AppFabric Caching:Host | Total Data Size Bytes

The total size of cached data in bytes.

AppFabric Caching:Host | Total Evicted Objects

The number of objects evicted since the AppFabric Caching Service started.

AppFabric Caching:Host | Total Memory Evicted

The amount of memory in bytes evicted since the AppFabric Caching Service started.

Because the eviction counters are cumulative since the start of the Caching Service, you must notice changes in this value over time.

There are also two events that relate to eviction runs.

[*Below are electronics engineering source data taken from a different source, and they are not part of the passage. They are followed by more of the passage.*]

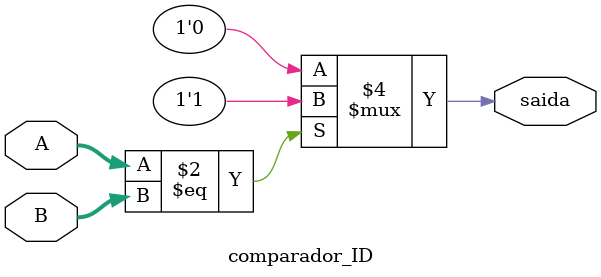
<source format=v>
module comparador_ID(
  input[31:0] A, B,
  output reg saida
  );

  always @ ( * ) begin
    if (A == B)
      saida = 1;

    else
      saida = 0;
  end
  
  endmodule


</source>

These events occur in the Operational log for AppFabric.

 

Event ID Description

118

Service available memory low.

115

Service entered throttled state.

The 118 event indicates that the Caching Service has reached the high watermark memory level. This triggers an eviction run to attempt to return the memory levels to the low watermark memory level. The 115 event indicates that the server is low on memory and has entered the throttled state. This triggers an eviction run to attempt to resolve the throttled state. For more information about throttling, see Throttling Troubleshooting (Windows Server AppFabric Caching).

noteNote
For more information about the tools described here, see Health Monitoring Tools (Windows Server AppFabric Caching).

Resolving Eviction Problems

If eviction runs occur because the server is low on memory, then it is likely that the server is also in a throttled state. Fore more information about how to resolve throttling, see Throttling Troubleshooting (Windows Server AppFabric Caching).

If eviction runs occur when the server is not throttled, then review the cache host configuration settings with the Get-CacheHostConfig Windows PowerShell Command. For example, consider the following cache host settings.

Get-CacheHostConfig -HostName CacheServer1 -CachePort 22233

HostName        : CacheServer1
ClusterPort     : 22234
CachePort       : 22233
ArbitrationPort : 22235
ReplicationPort : 22236
Size            : 100 MB
ServiceName     : AppFabricCachingService
HighWatermark   : 90%
LowWatermark    : 80%
IsLeadHost      : False

In the previous example, the size of memory reserved for the Caching Service on CacheServer1 is only 100 MB. The high watermark level is 90%. This means that when the memory used on this cache host reaches ninety percent of 100 megabytes, the Caching Service will be low on memory and an eviction will be triggered. In this example, the problem is that the memory for the Caching Service was set unusually low. The solution is to increase the amount of caching memory on the CacheServer1 cache host. The following example stops the cache cluster and changes the size to 1000 MB.

Stop-CacheCluster
Set-CacheHostConfig -CacheSize 1000 -HostName CSD1516217 -CachePort 22233
WarningWarning
You should not increase the amount of available memory for the Caching Service unless you also have the available physical memory to support the increase.

noteNote
The CacheSize combines with the HighWatermark to determine when to trigger eviction runs. It does not guarantee that the cache memory will stay at or below that level. For an example, see the discussion of non-eviction caches in the next section.

Non-Eviction Cache Considerations

By default, new caches enable eviction; however, you can create a cache that does not enable eviction. If eviction is not enabled for a cache, then the eviction runs will not remove any items from that cache. This has several implications:

  • If the memory pressure is caused by a non-eviction cache, then eviction runs will not resolve the problem. In this case the eviction runs will occur repeatedly.

  • If the memory pressure is caused by a non-eviction cache, then the eviction runs will remove items from other caches that enable eviction.

To determine which caches enable eviction, you can use the Get-CacheConfig Windows PowerShell command. It is possible to use a simple script to display each cache, its eviction setting, and its size.

$cache = Get-Cache
foreach($cache in $caches) { Write-Host $cache.CacheName (Get-CacheConfig $cache.CacheName).EvictionType (Get-CacheStatistics $cache.CacheName).Size }

The following example shows sample output from this script.

Cache1 None 20481960
Cache2 LRU 20706360
default LRU 4099920

In the previous example output, you can see that Cache1 has disabled eviction (None instead of LRU), and it currently has a size of 20481960 bytes.